Our kitchen gray water backed up – into the kitchen – after Day 6 of the last mighty rain. The plumbing in Costa Rica is something. I have a post written about the time, a couple of months ago, when all the grey (and none of the black, THANK YOU, JÉSUS) water backed up into the house in several assorted rooms and closets. We learned some very unpleasant plumbing truths that day. It was so traumatic I can’t get back to the post. Someday.

So Friday morning, I’m washing dishes when I realize I’m standing in a burgeoning puddle. It is god-awful disgusting. Even though it’s only gray water, it’s horrible. I know I’m only 30′ from where the black water goes, too. There is a tile under our sink that covers the open hole via which the grey water from the upstairs laundry room and the kitchen runs to the septic. Just pick up the tile and watch ‘er flow. When it’s flowing. When it’s not, the gray water bubbles up around the edges. Ugh.

Hal looks up all the words for pipe, clog, drain, kitchen sink and disgusting, and calls Carlos, the plumber, who we’ve used before. Carlos says he will be there soon. He does not show. We call for two more days. He never shows. He’s always lovely on the phone, makes promises, but he never comes around. Fortunately, as long as you don’t overwhelm the sink, the water goes out, so the situation is livable. On Monday, we call the landlord (on the cel phone which gets spotty reception at our house). For some reason she decides it’s time to have the septic pumped. Pablo, the septic guy, comes right away, pumps out the septic and our sink flows fine.

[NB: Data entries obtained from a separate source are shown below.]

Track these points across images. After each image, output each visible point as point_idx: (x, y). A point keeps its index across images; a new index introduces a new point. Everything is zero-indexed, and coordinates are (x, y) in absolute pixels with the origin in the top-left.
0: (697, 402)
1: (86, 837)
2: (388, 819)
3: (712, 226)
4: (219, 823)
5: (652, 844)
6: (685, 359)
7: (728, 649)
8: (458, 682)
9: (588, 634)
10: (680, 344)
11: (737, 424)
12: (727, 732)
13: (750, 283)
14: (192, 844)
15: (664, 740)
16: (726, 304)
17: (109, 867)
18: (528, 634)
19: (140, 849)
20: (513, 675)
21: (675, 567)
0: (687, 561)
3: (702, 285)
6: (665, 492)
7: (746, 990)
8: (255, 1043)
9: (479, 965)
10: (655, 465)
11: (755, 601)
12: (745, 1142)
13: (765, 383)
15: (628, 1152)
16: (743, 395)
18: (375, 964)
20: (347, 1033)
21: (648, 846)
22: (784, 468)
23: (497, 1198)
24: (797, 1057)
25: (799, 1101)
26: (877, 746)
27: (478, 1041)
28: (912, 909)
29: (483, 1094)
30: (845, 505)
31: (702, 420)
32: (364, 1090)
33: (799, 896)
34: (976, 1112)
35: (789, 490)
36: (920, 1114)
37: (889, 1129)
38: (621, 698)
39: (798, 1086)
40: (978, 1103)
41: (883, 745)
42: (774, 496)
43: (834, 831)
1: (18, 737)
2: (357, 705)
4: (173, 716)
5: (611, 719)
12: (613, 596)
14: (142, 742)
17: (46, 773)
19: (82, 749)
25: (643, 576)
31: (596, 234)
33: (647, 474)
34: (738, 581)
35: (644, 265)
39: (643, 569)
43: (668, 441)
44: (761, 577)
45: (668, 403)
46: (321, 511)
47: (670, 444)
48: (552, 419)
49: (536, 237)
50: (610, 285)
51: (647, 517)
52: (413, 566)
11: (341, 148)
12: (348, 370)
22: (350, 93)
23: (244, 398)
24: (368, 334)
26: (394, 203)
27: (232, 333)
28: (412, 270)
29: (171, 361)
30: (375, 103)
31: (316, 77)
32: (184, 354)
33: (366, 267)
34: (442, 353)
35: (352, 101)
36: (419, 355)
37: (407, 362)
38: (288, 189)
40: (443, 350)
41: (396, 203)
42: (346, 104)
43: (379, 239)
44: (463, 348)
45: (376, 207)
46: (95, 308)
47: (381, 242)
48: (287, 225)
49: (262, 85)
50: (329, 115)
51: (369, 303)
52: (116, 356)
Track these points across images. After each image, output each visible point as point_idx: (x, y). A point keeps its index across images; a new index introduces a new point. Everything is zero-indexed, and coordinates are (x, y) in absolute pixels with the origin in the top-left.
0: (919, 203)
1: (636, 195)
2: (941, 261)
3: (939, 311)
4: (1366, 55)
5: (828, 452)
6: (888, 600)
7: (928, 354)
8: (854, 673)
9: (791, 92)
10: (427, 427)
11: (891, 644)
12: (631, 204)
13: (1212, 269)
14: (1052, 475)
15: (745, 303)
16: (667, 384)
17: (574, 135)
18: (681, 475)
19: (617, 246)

It flows fine ’til just after Pablo, who is also a plumber, and his truck disappear from sight. Then it backs up big time. We call his cell, trying to get him back up the road… no answer. We leave a message, call his other numbers, plead with his wife. We call Carlos again. After many broken promises from both of them and another week, Pablo showed up yesterday and in 30 minutes has us flowing downhill again.

You are so grateful he finally came, you greet him like family, forgetting all the broken promises. Your emergencies are not his emergencies. Ticos don’t need to be heroes. He got here as soon as he could. It’s a different mentality; being the Queen of Huffy is useless to me here.

I am not a wuss. It takes more than two weeks without a phone and 12 days of cleaning up grey water in my kitchen and dining room to wear me down.

It took the radiator busting in the car. That was on Saturday. Hal and I were supposed to leave Sunday for Rancho Mastatal for a night. We found a mechanic and he said bring it in Monday, he would fix it, same day. Late today, Wednesday, we got it back. I think we were actually lucky at that. Not having a car puts me over the edge: the women in my family are car people. Have car, am complete. When her kids took Granny Boo’s car away (because she would drive down the boulevard in Ft. Lauderdale on the wrong side of the median), she never got over it. I understand that.

Still no phone, but the plumbing is fixed and we have the car. Unfortunately, just a few minutes ago, the water heater started leaking from the rusty old bottom. The valve to shut off the water going into the tank is rusted open, so we just have to keep towels on the floor and hope for the best. I shut the door to the laundry room so I can pretend it isn’t happening. Besides, the plumber is coming tomorrow.